Available data section start
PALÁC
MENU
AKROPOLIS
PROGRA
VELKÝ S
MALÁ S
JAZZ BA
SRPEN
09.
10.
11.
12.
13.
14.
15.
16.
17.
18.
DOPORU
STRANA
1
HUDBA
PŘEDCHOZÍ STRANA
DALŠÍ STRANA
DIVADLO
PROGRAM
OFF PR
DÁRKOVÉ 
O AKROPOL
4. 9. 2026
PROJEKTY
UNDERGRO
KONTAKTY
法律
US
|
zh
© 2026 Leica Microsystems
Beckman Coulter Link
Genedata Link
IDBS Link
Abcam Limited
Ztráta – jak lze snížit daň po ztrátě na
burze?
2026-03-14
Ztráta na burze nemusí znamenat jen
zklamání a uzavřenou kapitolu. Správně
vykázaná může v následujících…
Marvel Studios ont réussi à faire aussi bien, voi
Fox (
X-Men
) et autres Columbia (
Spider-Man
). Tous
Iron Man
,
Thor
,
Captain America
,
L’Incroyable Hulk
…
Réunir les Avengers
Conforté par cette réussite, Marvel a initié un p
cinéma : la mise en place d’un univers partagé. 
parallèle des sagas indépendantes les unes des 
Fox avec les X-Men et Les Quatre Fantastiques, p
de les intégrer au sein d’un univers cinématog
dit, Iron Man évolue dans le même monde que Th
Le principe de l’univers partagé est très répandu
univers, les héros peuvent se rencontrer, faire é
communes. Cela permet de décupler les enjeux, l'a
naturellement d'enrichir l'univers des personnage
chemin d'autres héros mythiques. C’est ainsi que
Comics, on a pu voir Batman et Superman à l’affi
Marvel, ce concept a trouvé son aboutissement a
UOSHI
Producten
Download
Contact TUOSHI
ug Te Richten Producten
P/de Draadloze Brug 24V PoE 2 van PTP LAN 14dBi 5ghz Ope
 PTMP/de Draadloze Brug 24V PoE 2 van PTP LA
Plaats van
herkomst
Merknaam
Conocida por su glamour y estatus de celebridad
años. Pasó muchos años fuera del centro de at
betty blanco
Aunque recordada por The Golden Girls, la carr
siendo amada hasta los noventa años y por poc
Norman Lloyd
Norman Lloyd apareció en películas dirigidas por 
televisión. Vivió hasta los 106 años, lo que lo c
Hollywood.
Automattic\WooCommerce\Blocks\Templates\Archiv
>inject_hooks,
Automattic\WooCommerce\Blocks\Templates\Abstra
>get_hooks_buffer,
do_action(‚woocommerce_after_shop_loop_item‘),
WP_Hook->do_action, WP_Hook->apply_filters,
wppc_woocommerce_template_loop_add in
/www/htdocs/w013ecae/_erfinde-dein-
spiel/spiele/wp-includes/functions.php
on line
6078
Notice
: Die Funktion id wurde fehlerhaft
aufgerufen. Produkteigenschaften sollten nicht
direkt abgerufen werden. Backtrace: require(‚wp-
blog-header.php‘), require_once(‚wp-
Available data section end
- [What to work on]:
Please reproduce the whole listing exactly, omitting no line.

- [Completed task]:
PALÁC
MENU
AKROPOLIS
PROGRA
VELKÝ S
MALÁ S
JAZZ BA
SRPEN
09.
10.
11.
12.
13.
14.
15.
16.
17.
18.
DOPORU
STRANA
1
HUDBA
PŘEDCHOZÍ STRANA
DALŠÍ STRANA
DIVADLO
PROGRAM
OFF PR
DÁRKOVÉ 
O AKROPOL
4. 9. 2026
PROJEKTY
UNDERGRO
KONTAKTY
法律
US
|
zh
© 2026 Leica Microsystems
Beckman Coulter Link
Genedata Link
IDBS Link
Abcam Limited
Ztráta – jak lze snížit daň po ztrátě na
burze?
2026-03-14
Ztráta na burze nemusí znamenat jen
zklamání a uzavřenou kapitolu. Správně
vykázaná může v následujících…
Marvel Studios ont réussi à faire aussi bien, voi
Fox (
X-Men
) et autres Columbia (
Spider-Man
). Tous
Iron Man
,
Thor
,
Captain America
,
L’Incroyable Hulk
…
Réunir les Avengers
Conforté par cette réussite, Marvel a initié un p
cinéma : la mise en place d’un univers partagé. 
parallèle des sagas indépendantes les unes des 
Fox avec les X-Men et Les Quatre Fantastiques, p
de les intégrer au sein d’un univers cinématog
dit, Iron Man évolue dans le même monde que Th
Le principe de l’univers partagé est très répandu
univers, les héros peuvent se rencontrer, faire é
communes. Cela permet de décupler les enjeux, l'a
naturellement d'enrichir l'univers des personnage
chemin d'autres héros mythiques. C’est ainsi que
Comics, on a pu voir Batman et Superman à l’affi
Marvel, ce concept a trouvé son aboutissement a
UOSHI
Producten
Download
Contact TUOSHI
ug Te Richten Producten
P/de Draadloze Brug 24V PoE 2 van PTP LAN 14dBi 5ghz Ope
 PTMP/de Draadloze Brug 24V PoE 2 van PTP LA
Plaats van
herkomst
Merknaam
Conocida por su glamour y estatus de celebridad
años. Pasó muchos años fuera del centro de at
betty blanco
Aunque recordada por The Golden Girls, la carr
siendo amada hasta los noventa años y por poc
Norman Lloyd
Norman Lloyd apareció en películas dirigidas por 
televisión. Vivió hasta los 106 años, lo que lo c
Hollywood.
Automattic\WooCommerce\Blocks\Templates\Archiv
>inject_hooks,
Automattic\WooCommerce\Blocks\Templates\Abstra
>get_hooks_buffer,
do_action(‚woocommerce_after_shop_loop_item‘),
WP_Hook->do_action, WP_Hook->apply_filters,
wppc_woocommerce_template_loop_add in
/www/htdocs/w013ecae/_erfinde-dein-
spiel/spiele/wp-includes/functions.php
on line
6078
Notice
: Die Funktion id wurde fehlerhaft
aufgerufen. Produkteigenschaften sollten nicht
direkt abgerufen werden. Backtrace: require(‚wp-
blog-header.php‘), require_once(‚wp-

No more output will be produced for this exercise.